### EXTRACT PROVIDED
December 5, 2009 will forever be a day that changed my life. I don’t remember much from that night other than waking up in Allegheny General Hospital with several doctors around me. I was 22 years old and I had doctors I’ve never met before telling me that I had suffered a seizure, followed by the discovery of my AVM. The first couple months I went to all of my doctors' appointments, which seemed like hundreds of them. The many doctors I had seen didn’t have the confidence to further my treatment and nothing had changed or affected my daily life. Being only 22, I didn’t understand the severity of my condition or how to handle what was being thrown at me. I spent several years neglecting to take my medication like I should, which lead to my most significant seizure yet. I came to sitting on our couch dazed, confused, and unable to close my mouth. I was later rushed to the hospital where I found out I had another seizure that had dislocated my jaw. Even after these bumps along the road, my outlook and treatment options had not changed.

### EXCERPTED DATA
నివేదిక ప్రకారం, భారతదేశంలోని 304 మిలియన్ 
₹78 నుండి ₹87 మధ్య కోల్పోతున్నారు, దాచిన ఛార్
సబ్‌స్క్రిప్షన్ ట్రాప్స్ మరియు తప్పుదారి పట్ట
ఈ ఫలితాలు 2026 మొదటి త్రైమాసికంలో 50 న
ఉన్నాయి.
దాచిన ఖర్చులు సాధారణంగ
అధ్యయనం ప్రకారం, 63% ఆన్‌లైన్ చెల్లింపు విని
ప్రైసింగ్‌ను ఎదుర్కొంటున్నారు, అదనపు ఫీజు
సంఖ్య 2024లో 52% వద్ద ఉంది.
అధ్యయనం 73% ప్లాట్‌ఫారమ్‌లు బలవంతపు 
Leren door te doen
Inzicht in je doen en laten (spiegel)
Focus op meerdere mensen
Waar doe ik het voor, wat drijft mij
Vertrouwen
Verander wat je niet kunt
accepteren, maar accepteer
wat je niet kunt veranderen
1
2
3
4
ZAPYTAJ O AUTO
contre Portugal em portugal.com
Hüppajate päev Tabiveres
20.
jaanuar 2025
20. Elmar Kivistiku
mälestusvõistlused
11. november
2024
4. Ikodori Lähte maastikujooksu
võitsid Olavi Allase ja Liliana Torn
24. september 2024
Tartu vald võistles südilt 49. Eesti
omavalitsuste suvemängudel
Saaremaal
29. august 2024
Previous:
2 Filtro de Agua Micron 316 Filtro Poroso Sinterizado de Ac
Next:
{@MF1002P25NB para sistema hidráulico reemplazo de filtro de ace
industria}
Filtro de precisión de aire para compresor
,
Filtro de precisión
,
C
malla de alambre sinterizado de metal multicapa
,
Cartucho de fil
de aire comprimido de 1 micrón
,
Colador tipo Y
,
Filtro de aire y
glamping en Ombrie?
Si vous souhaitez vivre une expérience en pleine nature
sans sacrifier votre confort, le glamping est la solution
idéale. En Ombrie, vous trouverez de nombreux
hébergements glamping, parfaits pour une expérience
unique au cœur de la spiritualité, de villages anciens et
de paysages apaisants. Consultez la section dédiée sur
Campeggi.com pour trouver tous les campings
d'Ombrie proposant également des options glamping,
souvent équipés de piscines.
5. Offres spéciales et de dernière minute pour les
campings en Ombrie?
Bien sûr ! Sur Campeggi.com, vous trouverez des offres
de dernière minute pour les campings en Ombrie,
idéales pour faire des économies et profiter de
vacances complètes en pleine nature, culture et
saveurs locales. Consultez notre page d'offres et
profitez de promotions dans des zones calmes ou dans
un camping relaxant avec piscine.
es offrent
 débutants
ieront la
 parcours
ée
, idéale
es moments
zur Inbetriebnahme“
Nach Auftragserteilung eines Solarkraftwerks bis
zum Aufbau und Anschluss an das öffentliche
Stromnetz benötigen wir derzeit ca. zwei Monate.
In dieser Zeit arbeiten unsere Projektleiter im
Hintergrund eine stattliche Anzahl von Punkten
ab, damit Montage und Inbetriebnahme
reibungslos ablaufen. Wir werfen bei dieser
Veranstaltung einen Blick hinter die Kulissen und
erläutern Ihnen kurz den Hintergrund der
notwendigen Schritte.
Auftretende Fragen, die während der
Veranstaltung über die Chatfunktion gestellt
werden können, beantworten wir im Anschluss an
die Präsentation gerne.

==

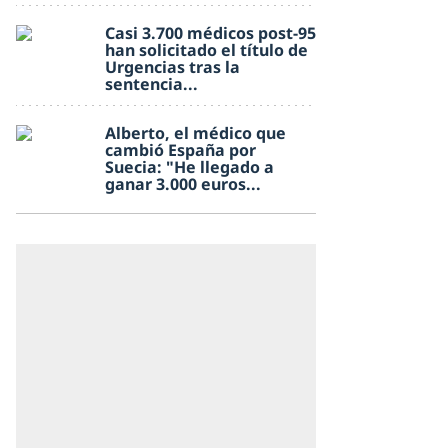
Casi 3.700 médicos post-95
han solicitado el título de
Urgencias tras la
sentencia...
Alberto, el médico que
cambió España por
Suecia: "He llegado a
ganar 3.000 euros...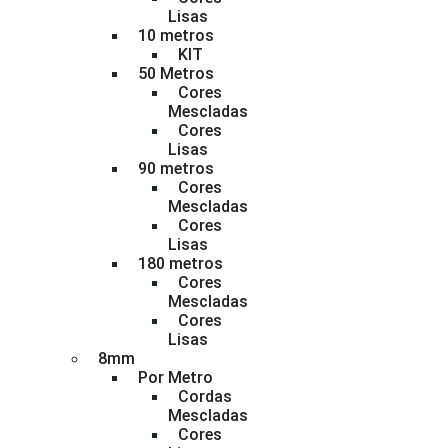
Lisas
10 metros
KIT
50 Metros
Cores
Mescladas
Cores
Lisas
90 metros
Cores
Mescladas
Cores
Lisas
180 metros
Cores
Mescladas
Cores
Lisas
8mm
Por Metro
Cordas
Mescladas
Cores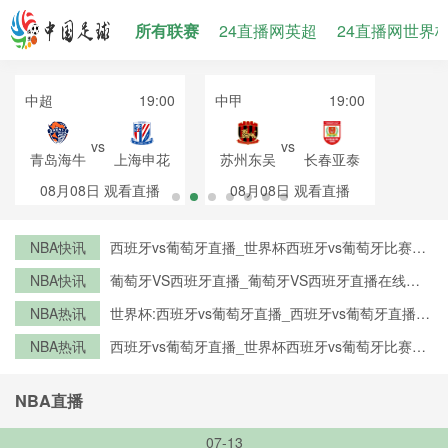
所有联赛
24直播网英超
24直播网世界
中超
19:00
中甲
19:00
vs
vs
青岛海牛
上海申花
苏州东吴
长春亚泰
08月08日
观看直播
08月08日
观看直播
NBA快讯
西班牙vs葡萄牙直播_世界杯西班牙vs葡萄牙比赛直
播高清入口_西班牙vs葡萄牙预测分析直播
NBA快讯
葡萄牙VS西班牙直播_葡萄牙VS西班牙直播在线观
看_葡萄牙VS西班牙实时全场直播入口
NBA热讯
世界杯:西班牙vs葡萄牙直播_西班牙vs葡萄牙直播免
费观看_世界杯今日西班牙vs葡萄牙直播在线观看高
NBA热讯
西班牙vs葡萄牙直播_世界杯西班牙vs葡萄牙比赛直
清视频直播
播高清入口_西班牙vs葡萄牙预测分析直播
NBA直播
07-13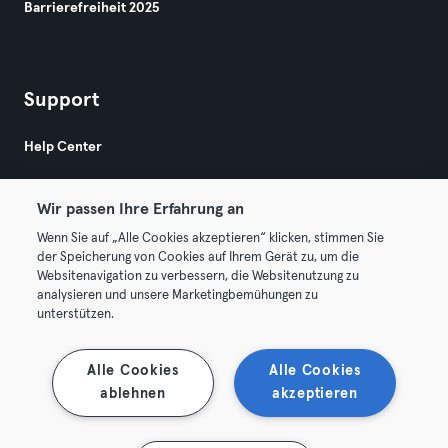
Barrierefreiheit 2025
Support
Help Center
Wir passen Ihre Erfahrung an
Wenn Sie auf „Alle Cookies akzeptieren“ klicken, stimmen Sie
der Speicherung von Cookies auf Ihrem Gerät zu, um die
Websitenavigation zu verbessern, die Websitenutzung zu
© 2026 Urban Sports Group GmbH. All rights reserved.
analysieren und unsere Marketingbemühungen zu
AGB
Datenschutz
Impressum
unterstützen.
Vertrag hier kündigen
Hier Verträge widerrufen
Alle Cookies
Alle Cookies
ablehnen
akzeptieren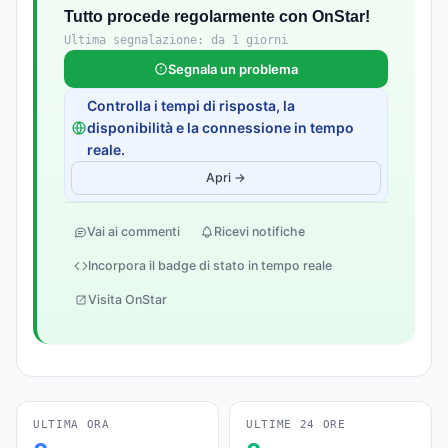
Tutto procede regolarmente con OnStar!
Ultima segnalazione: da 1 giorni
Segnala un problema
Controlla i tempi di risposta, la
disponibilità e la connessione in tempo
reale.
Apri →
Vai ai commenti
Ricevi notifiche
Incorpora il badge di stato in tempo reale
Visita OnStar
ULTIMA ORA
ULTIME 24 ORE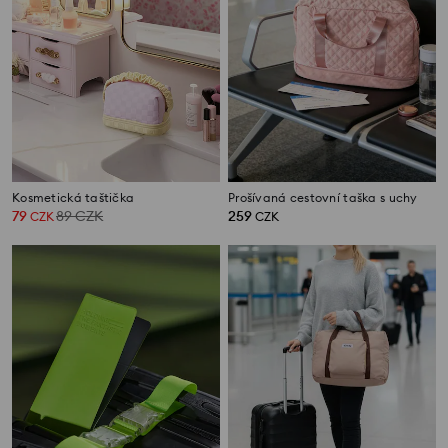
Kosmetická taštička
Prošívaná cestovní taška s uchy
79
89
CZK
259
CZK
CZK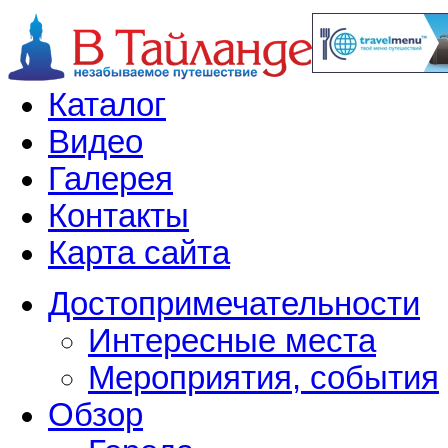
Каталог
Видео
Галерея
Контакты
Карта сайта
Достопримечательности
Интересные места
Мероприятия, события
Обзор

### AIM OF THE EXERCISE
Reproduce the entire personal account of the seizures and AVM diagnosis word for word.

### TASK ANSWER
December 5, 2009 will forever be a day that changed my life. I don’t remember much from that night other than waking up in Allegheny General Hospital with several doctors around me. I was 22 years old and I had doctors I’ve never met before telling me that I had suffered a seizure, followed by the discovery of my AVM. The first couple months I went to all of my doctors' appointments, which seemed like hundreds of them. The many doctors I had seen didn’t have the confidence to further my treatment and nothing had changed or affected my daily life. Being only 22, I didn’t understand the severity of my condition or how to handle what was being thrown at me. I spent several years neglecting to take my medication like I should, which lead to my most significant seizure yet. I came to sitting on our couch dazed, confused, and unable to close my mouth. I was later rushed to the hospital where I found out I had another seizure that had dislocated my jaw. Even after these bumps along the road, my outlook and treatment options had not changed.